I thought this route had more like sustained 5.9 climbing with shorter cruxy sections feeling about .10b, I'm 6ft tall, so experiences may vary.
I thought it was a super fun route and would go back to do it again, there is still an adventurous feel to it, but with some more traffic it will clean up. Make sure you've been training on tuffs of grass for some sections, as it makes for some exciting moves.
Huge thanks to those involved in cleaning, putting in anchors, and putting together sweet terrain. It certainly looked better than its neighbor Emerald Highway. Also, it's nice to see you guys kept the protection bolts to a minimum.
|By doug haller|
Aug 20, 2012
Requires Double Ropes for the top 3 pitches and to descend via the rap stations.
Probably harder than 11a for short folks...I found the crux hard and am 5'7"-8" with a plus 2 reach.
Best to ascend during exceptionally dry spells.
From: Boulder, CO
Aug 21, 2012
Great route! I agree that it will be a four star route with some cleaning. But I liked some of the grunge, it added to the adventure.
I left some bomber hardware on the second and third (from the top) rappel stations. I used Maillon Rapide quick links on all the bolts, and two Omega Pacific Rings on the second station, and a steel ring and two rolled Al rings on the third station.
If the next party down wants to add some Loctite to the threads of the quick links (and maybe change out the rolled AL for something longer-lasting), that would be fantastic!
Well done, gents, on finding a gem!

**Problem description**
Write a continuation of the climbing route comments that picks up after their last sentence. The rows are separate material, unrelated to the climbing route comments.

[Collected data]

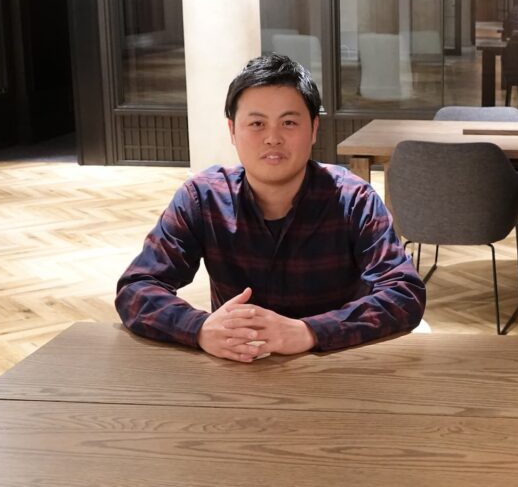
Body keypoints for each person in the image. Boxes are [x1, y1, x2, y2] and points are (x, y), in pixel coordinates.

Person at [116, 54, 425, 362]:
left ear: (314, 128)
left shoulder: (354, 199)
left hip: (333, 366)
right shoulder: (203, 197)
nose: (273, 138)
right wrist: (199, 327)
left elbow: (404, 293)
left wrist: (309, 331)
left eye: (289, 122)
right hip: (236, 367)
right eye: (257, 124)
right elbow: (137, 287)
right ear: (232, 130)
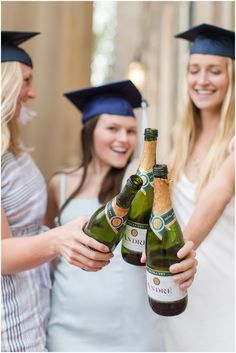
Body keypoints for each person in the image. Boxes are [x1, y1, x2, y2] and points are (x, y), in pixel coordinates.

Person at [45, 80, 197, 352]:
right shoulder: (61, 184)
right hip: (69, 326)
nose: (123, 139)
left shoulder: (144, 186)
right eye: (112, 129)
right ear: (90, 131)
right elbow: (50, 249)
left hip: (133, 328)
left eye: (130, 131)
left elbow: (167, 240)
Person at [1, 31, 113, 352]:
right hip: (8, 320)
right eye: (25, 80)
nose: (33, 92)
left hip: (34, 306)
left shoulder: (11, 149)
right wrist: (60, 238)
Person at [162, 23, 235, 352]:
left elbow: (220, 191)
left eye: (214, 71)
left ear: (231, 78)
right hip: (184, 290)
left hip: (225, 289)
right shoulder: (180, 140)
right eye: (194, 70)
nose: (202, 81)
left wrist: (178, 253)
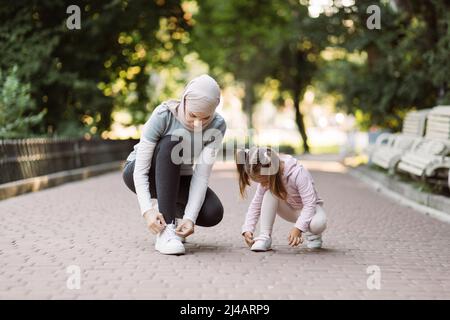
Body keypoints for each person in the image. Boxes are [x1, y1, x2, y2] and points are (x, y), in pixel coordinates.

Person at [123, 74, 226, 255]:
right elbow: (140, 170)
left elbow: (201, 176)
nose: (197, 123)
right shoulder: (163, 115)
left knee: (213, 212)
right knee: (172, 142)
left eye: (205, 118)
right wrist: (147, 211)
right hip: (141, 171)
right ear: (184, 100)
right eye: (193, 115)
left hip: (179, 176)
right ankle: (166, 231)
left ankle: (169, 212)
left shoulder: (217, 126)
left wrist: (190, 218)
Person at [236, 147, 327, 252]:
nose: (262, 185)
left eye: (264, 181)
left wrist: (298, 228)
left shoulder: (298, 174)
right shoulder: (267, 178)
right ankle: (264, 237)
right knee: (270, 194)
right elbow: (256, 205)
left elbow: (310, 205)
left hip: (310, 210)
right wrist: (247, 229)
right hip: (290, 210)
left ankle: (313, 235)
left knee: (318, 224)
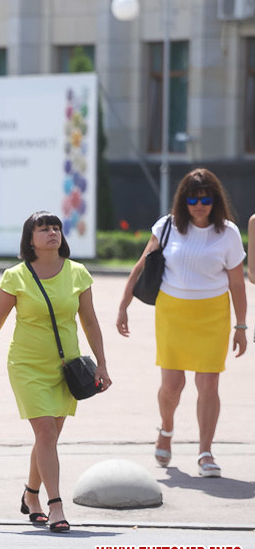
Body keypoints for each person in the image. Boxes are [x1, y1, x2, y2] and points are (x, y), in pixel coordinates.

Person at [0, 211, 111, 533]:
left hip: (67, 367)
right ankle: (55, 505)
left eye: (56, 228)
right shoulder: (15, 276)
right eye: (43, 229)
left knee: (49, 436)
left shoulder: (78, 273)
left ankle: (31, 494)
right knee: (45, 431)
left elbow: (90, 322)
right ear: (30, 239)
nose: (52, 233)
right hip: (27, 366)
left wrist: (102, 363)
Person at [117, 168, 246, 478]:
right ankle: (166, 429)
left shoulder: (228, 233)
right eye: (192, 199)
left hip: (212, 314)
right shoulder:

...

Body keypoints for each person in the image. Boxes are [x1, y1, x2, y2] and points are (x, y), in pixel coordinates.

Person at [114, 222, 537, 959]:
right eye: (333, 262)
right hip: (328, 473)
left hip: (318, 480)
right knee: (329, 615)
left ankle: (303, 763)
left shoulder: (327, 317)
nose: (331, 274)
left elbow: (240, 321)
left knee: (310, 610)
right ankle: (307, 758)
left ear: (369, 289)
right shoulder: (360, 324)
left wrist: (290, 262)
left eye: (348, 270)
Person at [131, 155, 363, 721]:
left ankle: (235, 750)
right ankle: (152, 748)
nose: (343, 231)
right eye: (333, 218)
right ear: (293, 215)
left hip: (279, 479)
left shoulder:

...

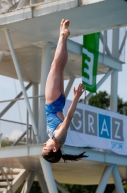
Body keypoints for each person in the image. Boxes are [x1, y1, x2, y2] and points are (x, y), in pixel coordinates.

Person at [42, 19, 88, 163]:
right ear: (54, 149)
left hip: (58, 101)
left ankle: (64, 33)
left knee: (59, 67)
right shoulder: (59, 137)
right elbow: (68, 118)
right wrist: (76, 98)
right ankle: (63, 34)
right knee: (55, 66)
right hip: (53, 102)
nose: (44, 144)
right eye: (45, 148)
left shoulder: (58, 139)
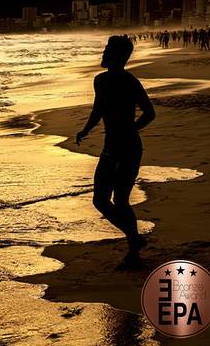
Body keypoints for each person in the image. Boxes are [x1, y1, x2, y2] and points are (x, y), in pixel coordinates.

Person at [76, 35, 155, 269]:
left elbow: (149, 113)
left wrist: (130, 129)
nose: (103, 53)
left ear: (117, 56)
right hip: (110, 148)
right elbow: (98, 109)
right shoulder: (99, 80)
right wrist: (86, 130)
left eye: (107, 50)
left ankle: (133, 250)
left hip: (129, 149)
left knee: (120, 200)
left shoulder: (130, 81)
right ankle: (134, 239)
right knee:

**The answer**
|By J. Thompson|
From: denver, co
Sep 4, 2012
"Requires Double Ropes "
We climbed it with a single line (I led the last pitch in the rain) and with proper runnering had very little rope drag. Could double ropes make it so you don't have to runner as well? Sure. Are they required? No.
However. If you'd like to rappel the route, you'll need 2 ropes.
I'd prefer to do the rap route with a single and not have to deal with 2 ropes on the climb. But YMMV!
Sep 16, 2012
I got a little lost on p6. Here's what I think you are supposed to do: above the roof 30 ft off the belay, clip the bolt and traverse left 10-15 feet to the FIRST thin crack (heavily vegetated). Climb that to a grassy ledge that is between 6 and 12 inches wide. I don't think this is the "grassy ledge" described above. Continue more or less straight up to a bulge and take the path of least resistance working up and left to the "grassy ledge" described above and then presumably follow the description from there.
I made the mistake of thinking the first 6 inch ledge was the "grassy ledge," and traversed about 20 feet straight left to gain the arete- no gear, grassy footholds, no handholds, etc. I ultimately traversed back right, climbed straight up from the thin crack, and then broke right into the corner that leads to the right side of the belay ledge. It probably goes at .10 or so and isn't as bad as it looks.
If my description is wrong, please let me know and I will pull it.
|By Ben Collett|
Sep 17, 2012
303scott, you are correct about where we went. We wanted to find a way to avoid the corner that leads to the right end of the belay ledge, since it is often quite wet. It seemed like the obvious way to go, but dry rock is usually more fun than wet rock, right?
Sep 17, 2012
Thanks to the FA team for establishing the route and rappel anchors. The first and last two rappels still need some chains. I brought some quicklinks but managed to leave them in the pack at the top.
Rack: I agree with the other comments: Doubles or triples of Master cams, including some offsets is very useful. We didn't use the grey Metolius, and the #4 is not essential.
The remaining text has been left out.